Away from work miners engaged in a whole range of activities. Many were involved in Friendly Societies such as The Buffaloes which met for a time at The Commercial Inn (Park Avenue) and The Oddfellows which met at The Barley Mow in Court Street. Friendly Societies offered insurance cover such as injury and old age benefits and enabled members to save for burial fees to ensure that funeral costs would be covered and the earliest recorded locally existed by 1794.
Wakes, fairs and carnivals seem always to have been popular and many of these were associated with sporting and sometimes less salubrious activities. An annual Ironbridge fete, started in 1864, included sports, a high-wire act and fireworks in 1875. Visits by circuses and travelling fun fairs became popular.
Early records refer to bull-baiting and dog- and cockfighting in Madeley but such activities were increasingly frowned upon by the clergy and the gentry. In 1788 the vestry resolved to withhold poor relief from any who kept a dog or fighting cock. Both bull-baiting and cockfighting were made illegal in 1835 but the latter was easier to conceal and continued well into the 19th century. The last recorded bull-baiting in the parish took place on The Green at Madeley in 1827.
Boxing and prize-fighting (bare-knuckle fighting) were both widespread as was pigeon racing and quoit playing. Early quoits were generally made from poor-quality leftover metal from mine forges which perhaps explains why the main quoit-playing areas centred on mining communities. Around the pit-heads men often played pitch-and-toss and the boys all seem to have played marbles. Many of these activities were associated with gambling and drunkenness and, by 1847, Madeley had fifty-two public houses most of which listed mining as at least part of their trade and drunkenness was always seen as a problem. In the 1840s one young miner was recorded as saying (rather contemptuously) ‘There are teetotallers, but not amongst the miners. We call the teetotallers ‘water-bellies’. A miner could not do without drinking beer. It is good for the constitution’!

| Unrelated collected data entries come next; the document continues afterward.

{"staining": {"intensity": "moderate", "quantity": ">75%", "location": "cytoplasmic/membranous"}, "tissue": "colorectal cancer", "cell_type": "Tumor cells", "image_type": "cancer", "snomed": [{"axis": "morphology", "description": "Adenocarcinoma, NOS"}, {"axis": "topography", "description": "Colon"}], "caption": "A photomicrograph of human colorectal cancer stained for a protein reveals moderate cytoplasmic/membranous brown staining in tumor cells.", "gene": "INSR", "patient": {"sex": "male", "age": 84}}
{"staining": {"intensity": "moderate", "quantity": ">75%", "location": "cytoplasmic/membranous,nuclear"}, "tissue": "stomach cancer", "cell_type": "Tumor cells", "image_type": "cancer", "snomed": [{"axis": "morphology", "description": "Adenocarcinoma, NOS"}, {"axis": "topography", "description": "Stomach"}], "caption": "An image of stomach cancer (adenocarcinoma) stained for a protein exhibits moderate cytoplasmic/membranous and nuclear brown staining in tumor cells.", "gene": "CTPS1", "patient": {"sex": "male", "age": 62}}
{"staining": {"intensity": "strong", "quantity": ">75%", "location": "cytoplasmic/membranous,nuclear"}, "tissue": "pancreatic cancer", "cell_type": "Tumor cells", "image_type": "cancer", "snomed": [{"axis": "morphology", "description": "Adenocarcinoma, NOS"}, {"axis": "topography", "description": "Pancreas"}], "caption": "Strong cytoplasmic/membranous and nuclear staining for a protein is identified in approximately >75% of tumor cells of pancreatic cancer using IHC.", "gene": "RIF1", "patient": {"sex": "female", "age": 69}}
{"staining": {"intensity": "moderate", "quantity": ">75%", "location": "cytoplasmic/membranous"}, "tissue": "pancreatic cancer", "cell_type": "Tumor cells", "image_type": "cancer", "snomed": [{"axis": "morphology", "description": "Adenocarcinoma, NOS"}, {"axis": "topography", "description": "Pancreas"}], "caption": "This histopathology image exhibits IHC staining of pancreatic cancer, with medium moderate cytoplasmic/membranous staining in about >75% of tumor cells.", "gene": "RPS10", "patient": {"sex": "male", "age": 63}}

Some locals kept greyhounds, whippets or lurchers and horse-racing was enjoyed by many. Local race meetings often included ‘Chartermasters’ Stakes’. The Shropshire Conservative for 5th October 1850 reported one such event at Pain’s Lane Races (St. Georges) and recorded that the landlords of both The Barley Mow Inn and The Park Inn public houses erected ‘booths’ (presumably beer tents). Fox hunting was a popular spectator sport and Madeley Wood Pit later became famous being one of the few to have its own ‘Hunt’ in which groups of miners hunted, on foot, with hounds.
In the latter part of the 19th century miners’ football and cricket teams were formed and recreational use of the Severn increased.
Around 1896 the vicar of Madeley counted the main obstacles to his work as indifference, drink and ‘the passion for amusement, especially football’!